Maraknya penggunaan gadget di kalangan anak-anak kini melahirkan fenomena baru yang mengkhawatirkan, yaitu "myopia booming" atau ledakan kasus rabun jauh. Menurut data yang diungkapkan oleh Yanuar Rezqi, General Manager Sales, Marketing, dan Customer Experience Optik Kasoem, situasi ini telah menjadi kenyataan, khususnya di Indonesia. Yanuar menekankan bahwa semakin banyak anak, bahkan yang masih berusia taman kanak-kanak (TK), yang diidentifikasi mengalami mata minus.
"Temuan adanya myopia booming ini menunjukkan bahwa banyak anak kecil mengalami peningkatan angka minus pada penglihatan mereka, akibat paparan gadget yang berlebihan. Ini menjadi tantangan besar yang perlu kita hadapi," ungkap Yanuar dalam acara peluncuran Kasoem Plus 2.0 di Jakarta Selata.

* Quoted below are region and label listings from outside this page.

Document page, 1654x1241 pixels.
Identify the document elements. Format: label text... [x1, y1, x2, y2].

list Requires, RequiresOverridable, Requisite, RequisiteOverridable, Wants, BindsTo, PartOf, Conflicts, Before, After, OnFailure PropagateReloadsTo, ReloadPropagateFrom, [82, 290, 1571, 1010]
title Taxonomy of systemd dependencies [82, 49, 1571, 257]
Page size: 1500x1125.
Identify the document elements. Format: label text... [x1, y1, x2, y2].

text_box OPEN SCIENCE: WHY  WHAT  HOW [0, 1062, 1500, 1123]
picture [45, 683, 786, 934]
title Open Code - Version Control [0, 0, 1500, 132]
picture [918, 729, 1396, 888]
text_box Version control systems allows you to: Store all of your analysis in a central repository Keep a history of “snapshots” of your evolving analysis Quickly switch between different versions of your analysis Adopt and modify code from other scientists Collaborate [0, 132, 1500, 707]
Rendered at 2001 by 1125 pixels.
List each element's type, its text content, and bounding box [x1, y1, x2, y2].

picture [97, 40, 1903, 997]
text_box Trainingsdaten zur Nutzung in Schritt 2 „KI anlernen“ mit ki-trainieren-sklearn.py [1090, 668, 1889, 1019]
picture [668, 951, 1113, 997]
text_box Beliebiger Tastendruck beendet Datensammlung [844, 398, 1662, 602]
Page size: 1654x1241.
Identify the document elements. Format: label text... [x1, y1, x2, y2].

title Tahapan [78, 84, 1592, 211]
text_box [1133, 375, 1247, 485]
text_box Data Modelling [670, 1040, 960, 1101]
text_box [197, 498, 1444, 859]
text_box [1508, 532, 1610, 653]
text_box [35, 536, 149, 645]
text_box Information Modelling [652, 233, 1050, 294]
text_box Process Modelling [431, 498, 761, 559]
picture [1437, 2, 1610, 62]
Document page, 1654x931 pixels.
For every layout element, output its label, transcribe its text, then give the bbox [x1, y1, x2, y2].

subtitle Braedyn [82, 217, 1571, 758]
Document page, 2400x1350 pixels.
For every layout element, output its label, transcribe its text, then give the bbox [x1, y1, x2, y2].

Fenomena ini disetujui oleh Fitri Isdarwanti, seorang Refractionist Optician dari Kasoem Vision Care, yang menyatakan bahwa anak-anak balita dengan masalah penglihatan mulai terlihat semakin sering. Dalam beberapa minggu terakhir, Fitri mencatat bahwa anak-anak yang berusia tujuh tahun, yang akan memasuki sekolah dasar, banyak yang mengalami gangguan penglihatan miopia. “Bahkan, beberapa dari mereka telah memiliki minus hingga 2 di usia yang sangat muda," tuturnya.
Miopi atau rabun jauh adalah kondisi di mana objek yang jauh terlihat kabur sementara objek yang dekat dapat terlihat jelas. Kenaikan angka miopia pada anak-anak ini sangat memprihatinkan, terutama karena kondisi ini memengaruhi proses belajar mereka. Banyak anak yang tidak dapat melihat papan tulis dari jarak jauh, membuat mereka kesulitan mengikuti pelajaran di kelas.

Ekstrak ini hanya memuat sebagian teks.